Der Fußball-Karneval erhält auch im kommenden Jahr wieder Einzug in unsere Häuser. Viele sind derweil nicht mehr ansprechbar, sie sind wie in Trance und dem Fußball-Wahn verfallen. Werden wir es nächstes Jahr schaffen? oder werden wir es auch dieses mal wieder vergeigen? Eigentlich egal. Das, was am Ende zählt, ist das Gefühl der Zugehörigkeit, das „Wir“-Gefühl, das viele verspüren, auch wenn sie sonst überhaupt keine Fußball-Gucker sind. Erstaunlich, oder? Wie stark doch eine Weltmeisterschaft es schafft, Menschen und ihre Einstellung zum Sport zu (ver)ändern? Oder geht es wirklich nur um das gemeinsame Zelebrieren eines besonderen Ereignisses? Ist unser Leben inzwischen so deprimierend, dass wir zum Feiern uns nur alle zwei Jahre aus dem Kämmerlein trauen, um wieder einmal ausgelassen Party zu machen? Wenn dem so ist, so ist dies kein Zustand, den man begrüßen sollte, sondern eher ein Armutszeugnis.
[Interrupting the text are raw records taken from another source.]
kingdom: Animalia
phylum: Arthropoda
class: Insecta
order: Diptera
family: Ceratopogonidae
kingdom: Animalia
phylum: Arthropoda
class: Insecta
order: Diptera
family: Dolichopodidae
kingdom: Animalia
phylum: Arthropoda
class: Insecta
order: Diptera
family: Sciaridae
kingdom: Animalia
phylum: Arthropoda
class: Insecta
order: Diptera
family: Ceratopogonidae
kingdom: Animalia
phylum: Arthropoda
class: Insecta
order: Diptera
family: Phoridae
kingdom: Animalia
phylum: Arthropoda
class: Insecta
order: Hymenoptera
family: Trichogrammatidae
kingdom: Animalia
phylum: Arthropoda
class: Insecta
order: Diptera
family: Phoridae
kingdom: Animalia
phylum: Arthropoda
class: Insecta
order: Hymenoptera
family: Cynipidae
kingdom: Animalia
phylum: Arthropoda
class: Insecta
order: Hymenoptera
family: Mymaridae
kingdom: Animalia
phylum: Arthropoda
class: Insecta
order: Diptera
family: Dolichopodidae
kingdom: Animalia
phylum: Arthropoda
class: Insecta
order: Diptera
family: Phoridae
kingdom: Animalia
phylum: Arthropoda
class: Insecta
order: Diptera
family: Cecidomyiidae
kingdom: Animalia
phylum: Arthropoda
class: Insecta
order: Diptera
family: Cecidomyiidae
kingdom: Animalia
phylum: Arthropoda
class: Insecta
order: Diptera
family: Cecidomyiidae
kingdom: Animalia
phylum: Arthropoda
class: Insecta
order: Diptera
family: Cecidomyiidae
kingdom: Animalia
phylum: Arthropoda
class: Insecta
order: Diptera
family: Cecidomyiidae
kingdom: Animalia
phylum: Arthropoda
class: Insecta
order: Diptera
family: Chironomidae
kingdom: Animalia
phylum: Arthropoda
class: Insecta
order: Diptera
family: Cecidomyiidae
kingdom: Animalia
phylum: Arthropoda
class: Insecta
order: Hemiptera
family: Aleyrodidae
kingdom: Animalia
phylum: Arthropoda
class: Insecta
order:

Verwunderlich ist in diesem Zusammenhang übrigens, dass diese Feierei ausschließlich dem Männerfußball vorenthalten ist. Wenn die Frauen spielen und dann am Ende noch gewinnen, so wird dies mit einem Augenzwinkern scheinbar hingenommen; feiern und auf die Straßen gehen tut deswegen jedoch niemand.